How do you find the vertical, horizontal or slant asymptotes for  g(x) = (X+6) /( x^2 - 36)?

Dec 27, 2016

vertical asymptote at x = 6
horizontal asymptote at y = 0

Explanation:

Factorise and simplify.

$\Rightarrow g \left(x\right) = \frac{\cancel{x + 6}}{\left(\cancel{x + 6}\right) \left(x - 6\right)} = \frac{1}{x - 6}$

Since (x + 6) has been removed, x = -6 is an excluded value.

The denominator of g(x) cannot be zero as this would make g(x) undefined. Equating the denominator to zero and solving gives the value that x cannot be and if the numerator is non-zero for this value then it is a vertical asymptote.

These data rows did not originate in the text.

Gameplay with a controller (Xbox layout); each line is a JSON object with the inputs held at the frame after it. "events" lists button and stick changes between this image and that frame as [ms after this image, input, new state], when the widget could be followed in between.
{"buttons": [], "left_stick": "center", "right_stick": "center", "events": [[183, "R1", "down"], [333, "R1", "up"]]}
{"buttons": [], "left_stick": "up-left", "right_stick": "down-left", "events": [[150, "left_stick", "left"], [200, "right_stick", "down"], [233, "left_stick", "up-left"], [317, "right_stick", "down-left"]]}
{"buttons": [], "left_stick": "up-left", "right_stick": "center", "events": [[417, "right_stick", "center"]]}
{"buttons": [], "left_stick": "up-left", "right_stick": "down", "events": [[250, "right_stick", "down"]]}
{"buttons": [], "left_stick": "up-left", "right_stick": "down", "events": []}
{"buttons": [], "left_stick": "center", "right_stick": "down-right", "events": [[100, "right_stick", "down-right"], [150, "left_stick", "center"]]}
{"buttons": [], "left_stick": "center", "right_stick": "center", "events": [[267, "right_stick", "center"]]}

solve : $x - 6 = 0 \Rightarrow x = 6 \text{ is the asymptote}$

Horizontal asymptotes occur as

${\lim}_{x \to \pm \infty} , g \left(x\right) \to c \text{ ( a constant)}$

divide terms on numerator/denominator by x

$g \left(x\right) = \frac{\frac{1}{x}}{\frac{x}{x} - \frac{6}{x}} = \frac{\frac{1}{x}}{1 - \frac{6}{x}}$

as $x \to \pm \infty , g \left(x\right) \to \frac{0}{1 - 0}$

$\Rightarrow y = 0 \text{ is the asymptote}$

Slant asymptotes occur when the degree of the numerator > degree of the denominator. This is not the case here (numerator-degree 0, denominator-degree 1 ) Hence there are no slant asymptotes.
graph{1/(x-6) [-10, 10, -5, 5]}